- Opening Delimiter -
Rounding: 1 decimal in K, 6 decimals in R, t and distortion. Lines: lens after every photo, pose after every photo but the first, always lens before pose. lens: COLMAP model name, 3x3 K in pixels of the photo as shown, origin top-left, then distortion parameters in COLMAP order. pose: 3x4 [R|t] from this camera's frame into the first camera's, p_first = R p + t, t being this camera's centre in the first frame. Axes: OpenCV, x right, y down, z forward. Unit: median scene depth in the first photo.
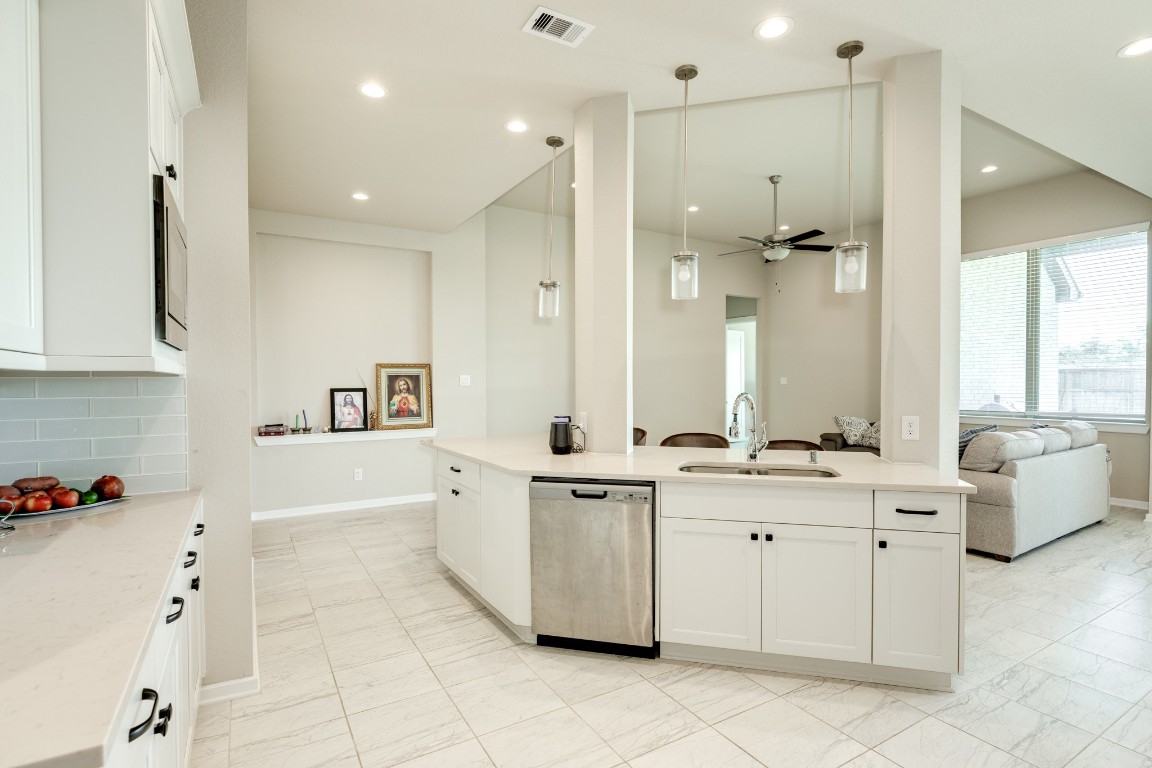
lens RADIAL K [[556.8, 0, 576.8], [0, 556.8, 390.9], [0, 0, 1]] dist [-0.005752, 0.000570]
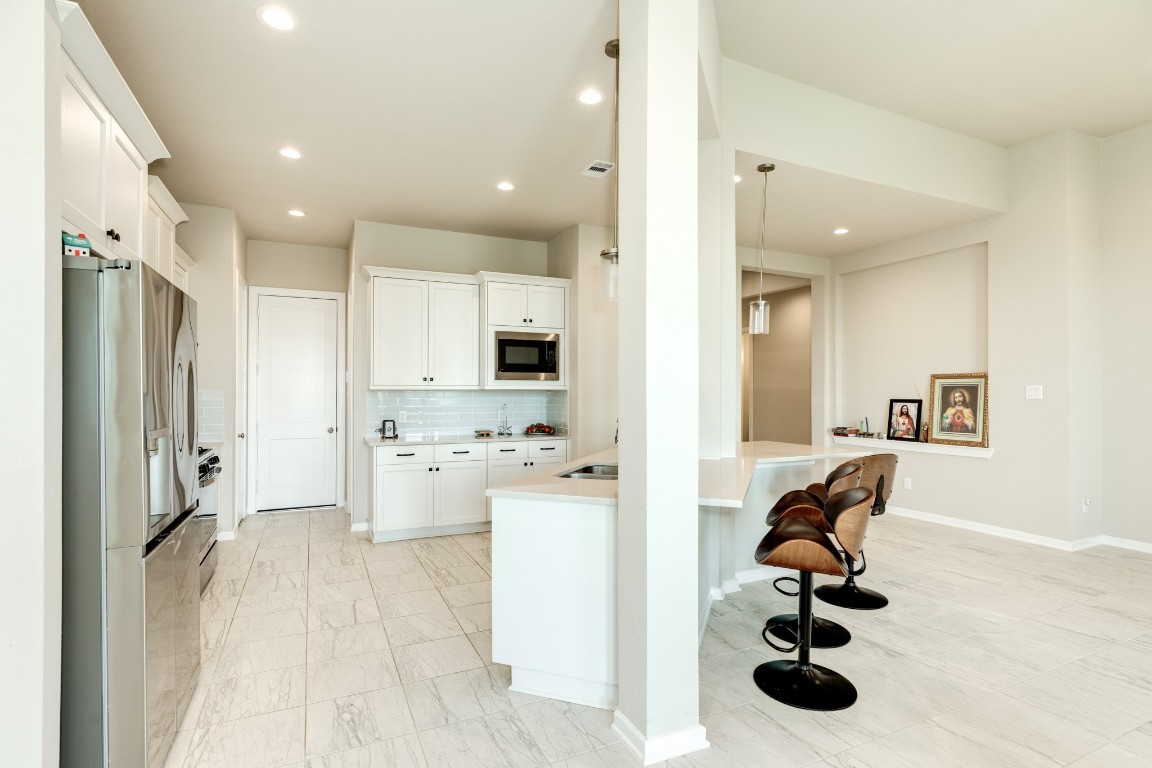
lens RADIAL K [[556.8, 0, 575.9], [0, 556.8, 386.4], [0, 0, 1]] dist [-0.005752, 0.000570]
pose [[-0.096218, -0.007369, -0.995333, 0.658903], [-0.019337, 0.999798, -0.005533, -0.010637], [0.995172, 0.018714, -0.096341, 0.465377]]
- Closing Delimiter -
- Opening Delimiter -
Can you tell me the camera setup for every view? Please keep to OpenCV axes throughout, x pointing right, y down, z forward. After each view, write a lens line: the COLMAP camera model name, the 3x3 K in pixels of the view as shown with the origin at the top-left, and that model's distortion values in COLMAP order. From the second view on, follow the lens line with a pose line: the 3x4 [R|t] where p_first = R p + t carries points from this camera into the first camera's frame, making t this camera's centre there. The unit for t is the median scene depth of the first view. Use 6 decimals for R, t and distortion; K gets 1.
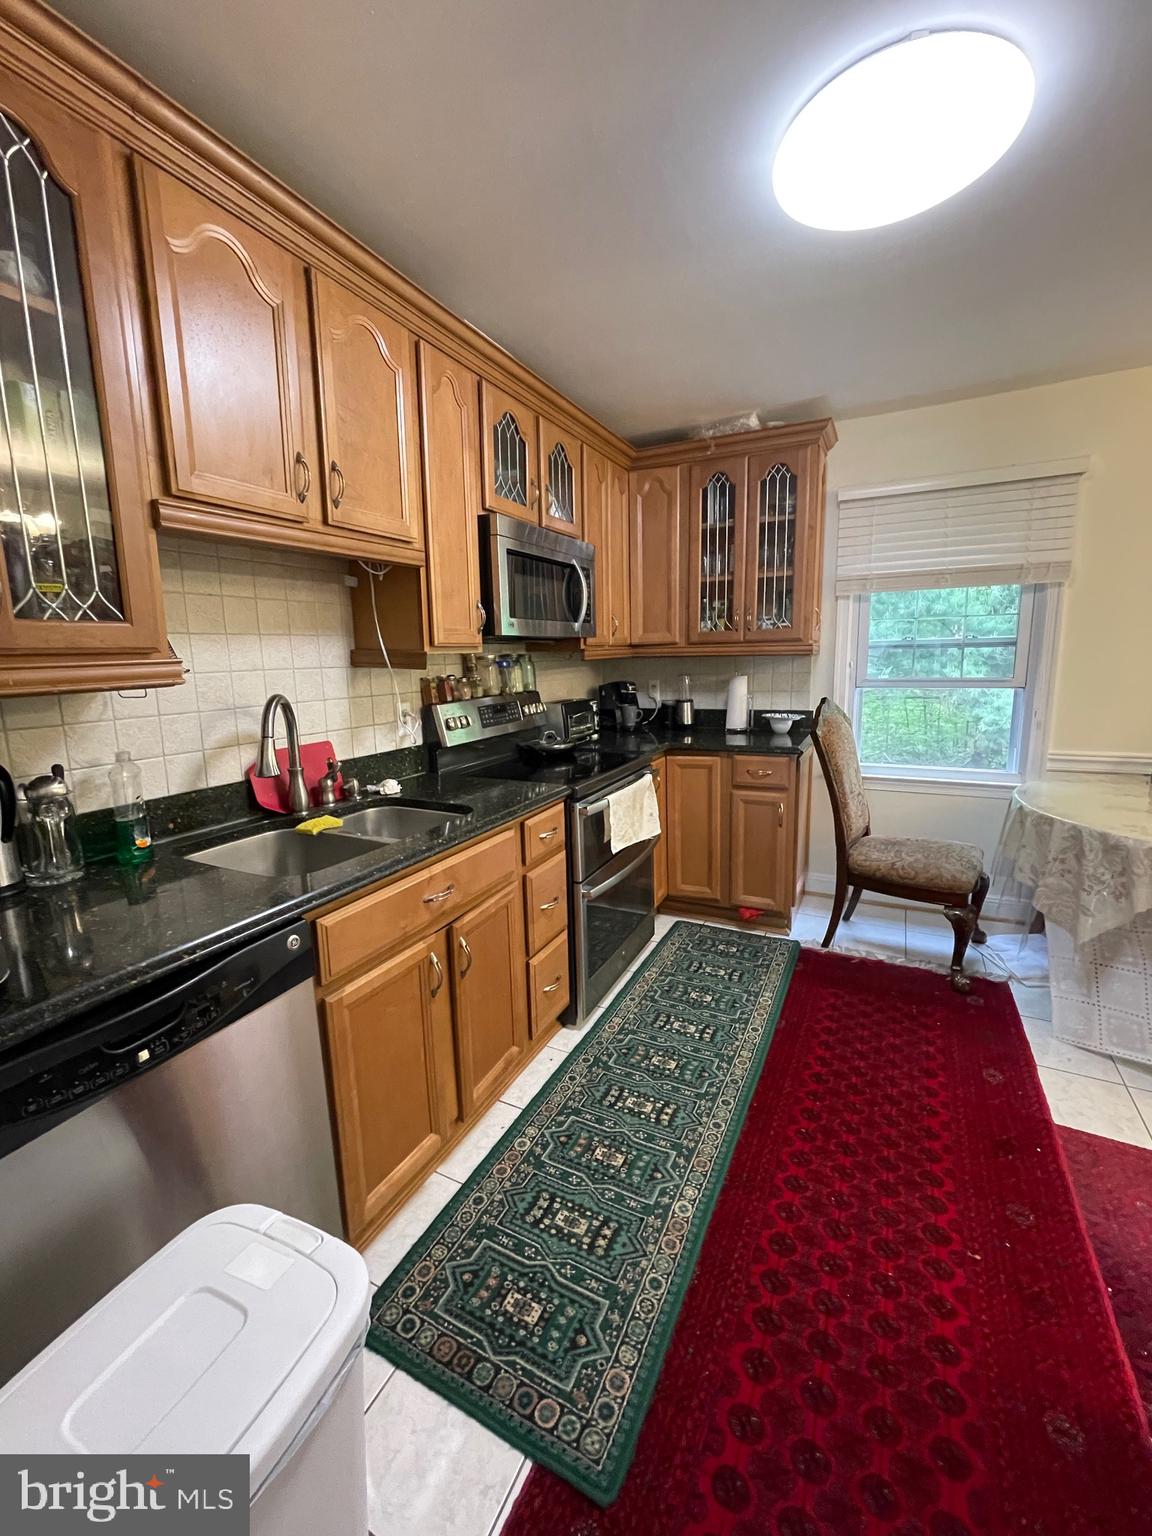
- Closing Delimiter -
_YOUR INSTRUCTIONS_
Return the entries from the line with "Rounding: 1 decimal" up to and including the line with "0.018714, -0.096341, 0.465377]]", copied word for word, and leave the pictures out.

_EXERCISE SOLUTION_
Rounding: 1 decimal in K, 6 decimals in R, t and distortion. Lines: lens after every photo, pose after every photo but the first, always lens before pose. lens: COLMAP model name, 3x3 K in pixels of the photo as shown, origin top-left, then distortion parameters in COLMAP order. pose: 3x4 [R|t] from this camera's frame into the first camera's, p_first = R p + t, t being this camera's centre in the first frame. Axes: OpenCV, x right, y down, z forward. Unit: median scene depth in the first photo.
lens RADIAL K [[556.8, 0, 576.8], [0, 556.8, 390.9], [0, 0, 1]] dist [-0.005752, 0.000570]
lens RADIAL K [[556.8, 0, 575.9], [0, 556.8, 386.4], [0, 0, 1]] dist [-0.005752, 0.000570]
pose [[-0.096218, -0.007369, -0.995333, 0.658903], [-0.019337, 0.999798, -0.005533, -0.010637], [0.995172, 0.018714, -0.096341, 0.465377]]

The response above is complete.